На большой дороге жизни, где ошибки неизбежны, он искренне следовал одному основному побудителю — заботе о благе человечества. И Толстой продолжал: «Мир первоначально обычно судит неправильно, и должны пройти века, прежде чем установится истина. Но с Линкольном все было верно с самого начала. Раньше или позже Линкольн стал бы великим человеком, даже если бы он не был американским президентом. Но лишь новые поколения. отдали бы ему должное».

Любой вид героизма обречен на забвение, если в основе его не лежат четыре абстракции, конкретизированные поступками. Толстой их перечисляет: человечность, правдивость, справедливость, жалость. Величие Аристотеля и Канта он ставил ни во что по сравнению с величием Будды, Моисея и Христа. «Величие Наполеона, Цезаря и Вашингтона равносильно лунному лучу при свете линкольнского солнца. Его пример всеобъемлющ и будет жить тысячелетия. Вашингтон был типичным американцем, Наполеон — типичным французом, а Линкольн был гуманен, как сам мир.

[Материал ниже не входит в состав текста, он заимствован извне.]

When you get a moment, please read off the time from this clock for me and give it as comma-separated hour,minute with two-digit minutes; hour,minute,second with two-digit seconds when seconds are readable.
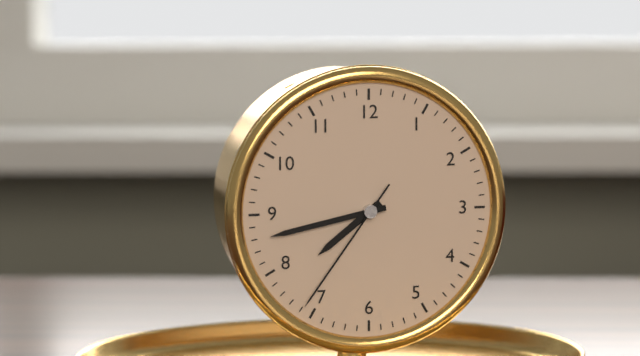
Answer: 7,43,36
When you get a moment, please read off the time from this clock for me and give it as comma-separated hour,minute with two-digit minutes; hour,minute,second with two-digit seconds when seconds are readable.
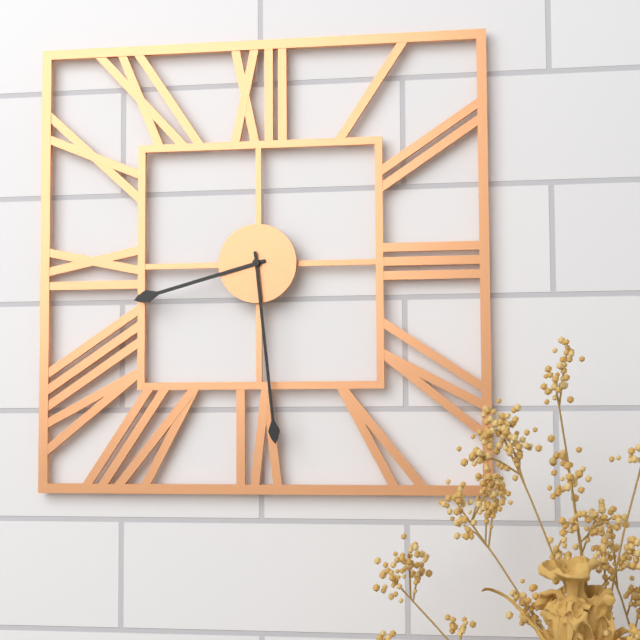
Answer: 8,29
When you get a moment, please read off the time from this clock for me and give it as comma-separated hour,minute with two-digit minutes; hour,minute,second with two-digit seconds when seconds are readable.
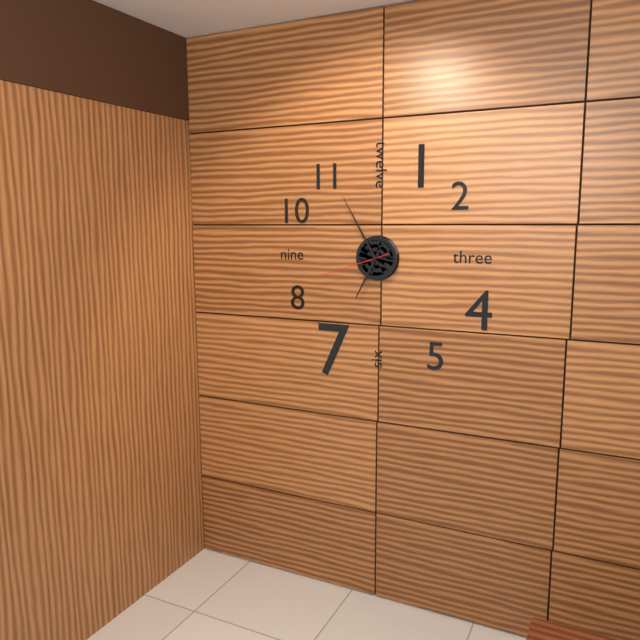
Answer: 6,55,42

Он был более великим, чем вся его страна, более великим, чем все президенты, вместе взятые».

Толстой сказал журналисту Джеймсу Крилману, что из всех национальных героев и государственных мужей, известных истории, лишь «Линкольн по-настоящему велик». Линкольн был человеком, которым народ вправе гордиться. Он был младшим Христом, святым для всего человечества, его имя будет жить в веках, в легендах грядущих поколений. «Мы все стоим еще слишком близко к его величию и потому вряд ли способны оценить его божественную силу; но придет время, и наши потомки увидят, что он гораздо больше, чем мы себе представляем сейчас. Его гений слишком велик и могуч для обычного понимания, так же как солнце слишком горячо, когда его прямые лучи падают на нас».

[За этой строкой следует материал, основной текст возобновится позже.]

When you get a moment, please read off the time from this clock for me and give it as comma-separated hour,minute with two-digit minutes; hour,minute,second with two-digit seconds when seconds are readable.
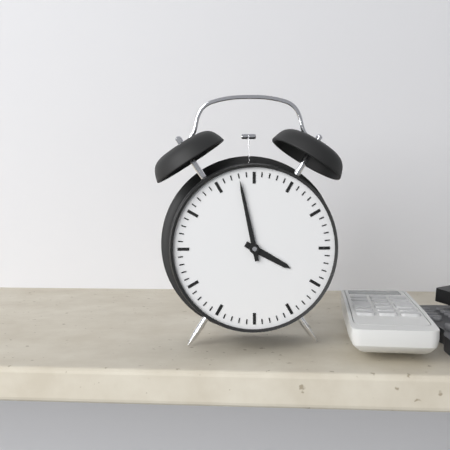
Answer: 3,58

Эмерсон так характеризовал Линкольна: «…Для своего времени он — правдивая история американского народа. Он шел впереди своего народа на шаг, на два; он замедлял движение, когда народ медлил, и ускорял свои шаги, когда народ устремлялся вперед. Он был настоящим представителем этого континента, он полностью принадлежал народу — он был его отцом».

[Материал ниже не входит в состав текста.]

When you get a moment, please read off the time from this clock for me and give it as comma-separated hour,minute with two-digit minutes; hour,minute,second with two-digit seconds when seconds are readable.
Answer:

Уолт Уитмен засыпал гроб Линкольна распустившимися цветами и зелеными ветками — охапками роз, свежими, как утро, грудами сирени, только что сорванной с кустов. Он написал стихотворение «Когда сирень в последний раз цвела на дворе», последняя строка которого гласила: «…за самого милого, умнейшего человека всех наших дней и народов — это в его добрую память».

Тысячи комментаторов считали Линкольна воплощением Свободы для негров и защиты Союза. Поставив эти две цели, Линкольн победил в войне. Низвергнут был статус собственности на негров, потерпела поражение доктрина отделения, так же как и права штатов. Негры могли теперь оставить места, где они были несчастны, и по закону свободно уходить туда, где они были также несчастны. Теперь негр больше не считался преступником, если его заставали за чтением книги; не считалось больше преступлением учить негра грамоте. Теперь многие фермеры могли переселиться на запад; можно было начать строить трансконтинентальную железную дорогу. Индустриальные, финансовые и транспортные компании могли с чуть ли не взрывной силой сорвать сдерживающие их путы.

В результате войны Соединенные Штаты могли теперь занять свое место среди крупнейших держав мира.

Линкольн оказался выше любой исторической личности. Это было ясно для всех. От него падала самая длинная тень. Но для него самого величайшим героем был Народ. И он не уставал повторять, что он был не больше, чем орудие в руках народа.